─── Material for the task

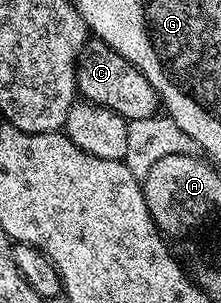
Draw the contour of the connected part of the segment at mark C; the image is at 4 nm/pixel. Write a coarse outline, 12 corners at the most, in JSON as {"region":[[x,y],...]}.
{"region":[[89,37],[76,61],[83,101],[129,122],[160,97],[114,48]]}

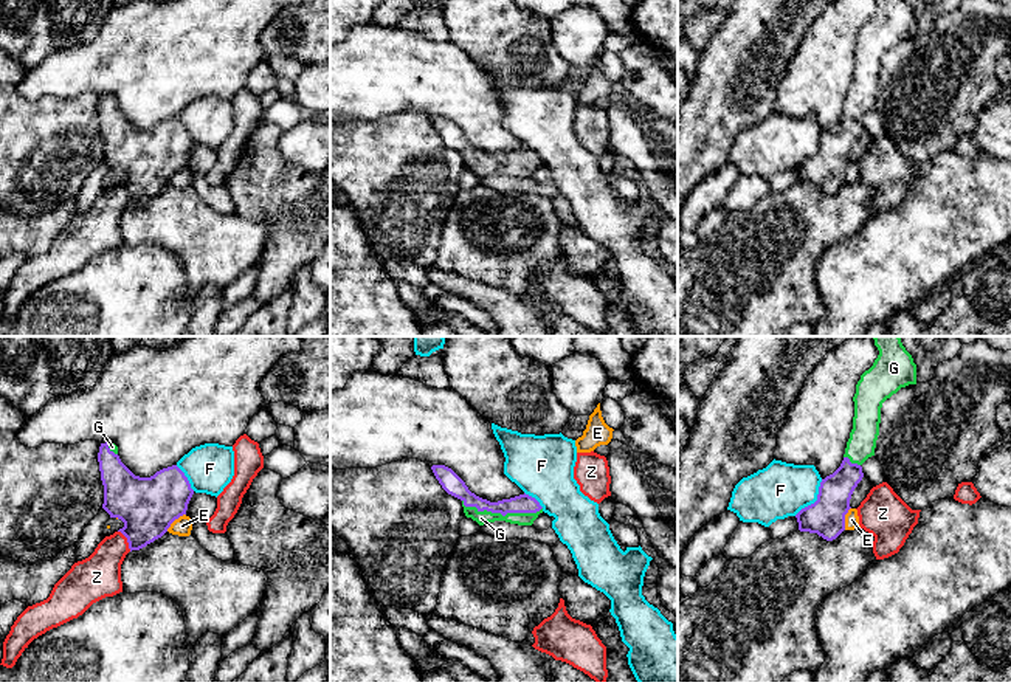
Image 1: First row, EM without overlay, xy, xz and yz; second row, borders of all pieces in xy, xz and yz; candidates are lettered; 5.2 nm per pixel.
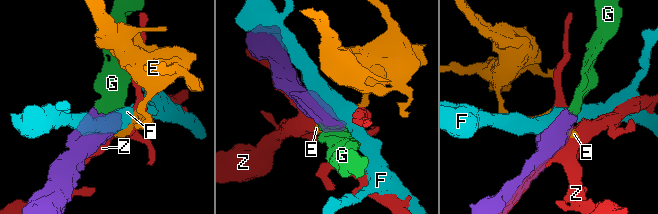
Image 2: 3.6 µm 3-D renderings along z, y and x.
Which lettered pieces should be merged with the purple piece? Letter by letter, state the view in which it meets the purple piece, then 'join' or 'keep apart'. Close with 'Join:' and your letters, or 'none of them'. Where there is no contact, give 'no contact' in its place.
E: contact in xy; keep apart
F: contact in yz; keep apart
G: contact in xz; join
Z: contact in xy; keep apart
Join: G

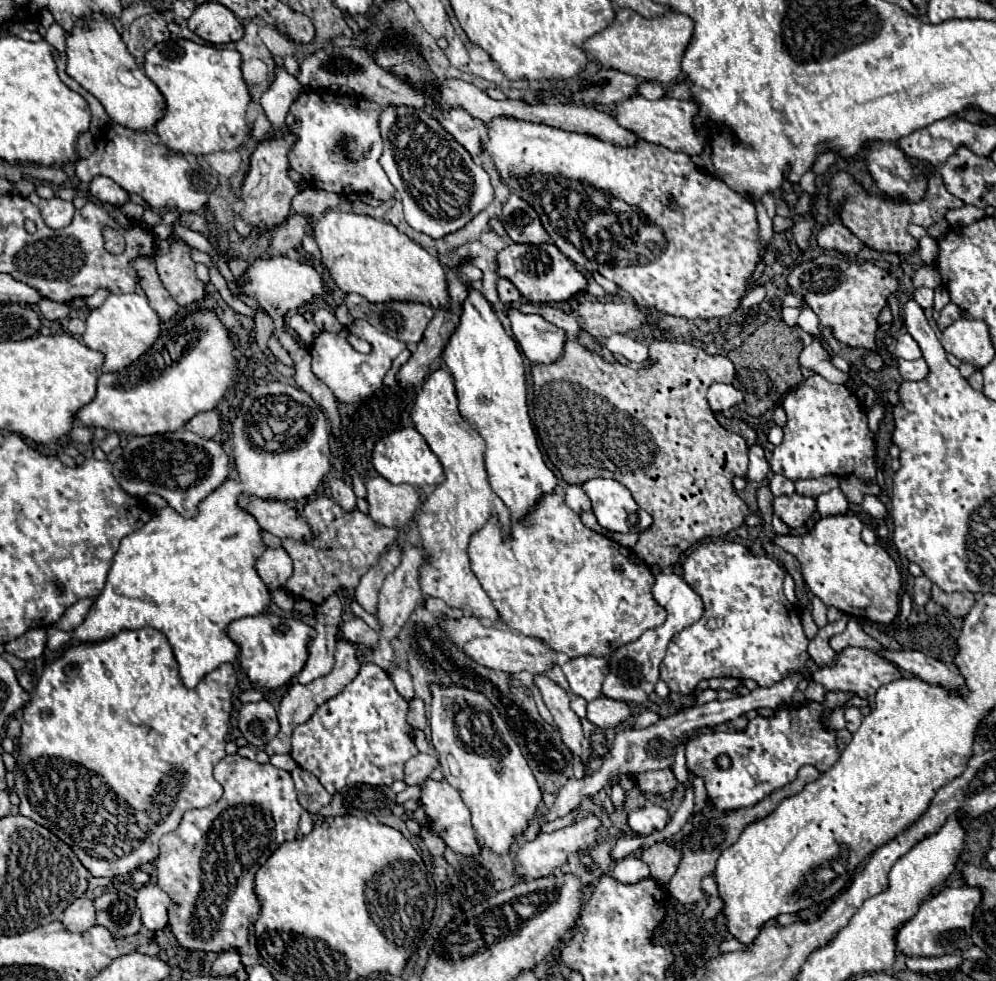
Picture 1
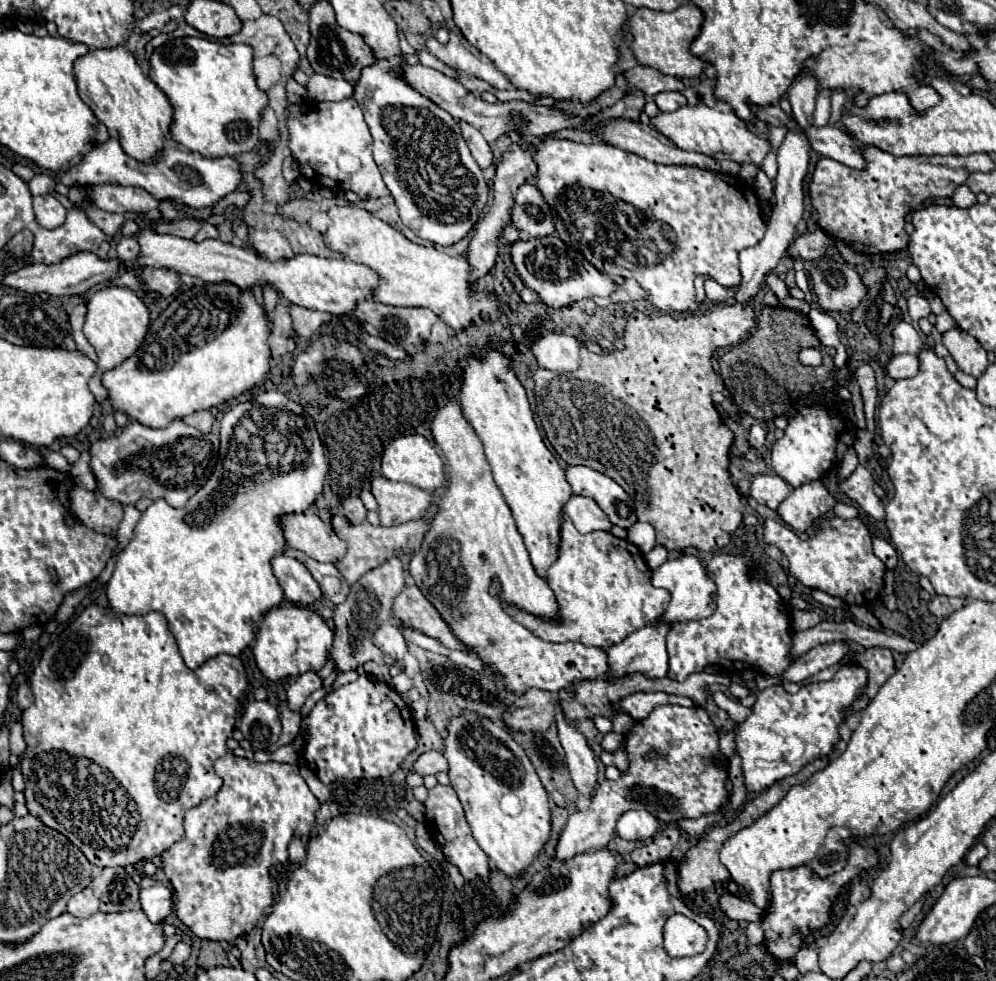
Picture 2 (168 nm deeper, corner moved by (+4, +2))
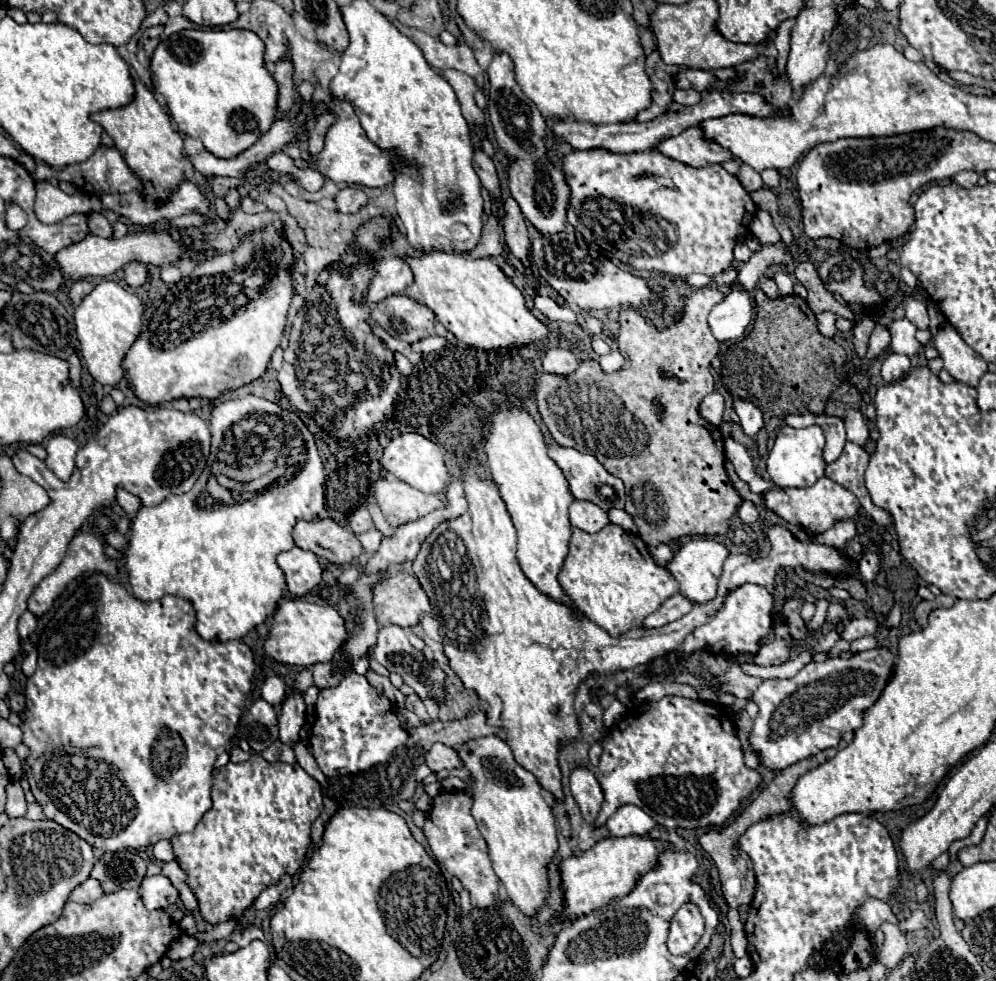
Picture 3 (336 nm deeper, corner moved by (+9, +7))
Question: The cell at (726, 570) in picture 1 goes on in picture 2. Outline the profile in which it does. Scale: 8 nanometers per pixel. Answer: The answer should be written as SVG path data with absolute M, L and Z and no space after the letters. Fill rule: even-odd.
M717 553L705 561L705 571L717 585L717 609L705 619L683 621L669 629L669 679L685 681L691 673L725 661L733 669L751 667L763 675L783 673L793 663L791 623L783 599L763 575L763 563L747 555ZM755 573L761 573L761 577L755 577Z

──────

Work item |
Set the listing down again exactly, skipping each picture.

Response to this task |
Draw the contour of the connected part of the segment at mark C; the image is at 4 nm/pixel. Write a coarse outline, 12 corners at the most, in JSON as {"region":[[x,y],...]}.
{"region":[[89,37],[76,61],[83,101],[129,122],[160,97],[114,48]]}

Image 1: First row, EM without overlay, xy, xz and yz; second row, borders of all pieces in xy, xz and yz; candidates are lettered; 5.2 nm per pixel.
Image 2: 3.6 µm 3-D renderings along z, y and x.
Which lettered pieces should be merged with the purple piece? Letter by letter, state the view in which it meets the purple piece, then 'join' or 'keep apart'. Close with 'Join:' and your letters, or 'none of them'. Where there is no contact, give 'no contact' in its place.
E: contact in xy; keep apart
F: contact in yz; keep apart
G: contact in xz; join
Z: contact in xy; keep apart
Join: G

Picture 1
Picture 2 (168 nm deeper, corner moved by (+4, +2))
Picture 3 (336 nm deeper, corner moved by (+9, +7))
Question: The cell at (726, 570) in picture 1 goes on in picture 2. Outline the profile in which it does. Scale: 8 nanometers per pixel. Answer: The answer should be written as SVG path data with absolute M, L and Z and no space after the letters. Fill rule: even-odd.
M717 553L705 561L705 571L717 585L717 609L705 619L683 621L669 629L669 679L685 681L691 673L725 661L733 669L751 667L763 675L783 673L793 663L791 623L783 599L763 575L763 563L747 555ZM755 573L761 573L761 577L755 577Z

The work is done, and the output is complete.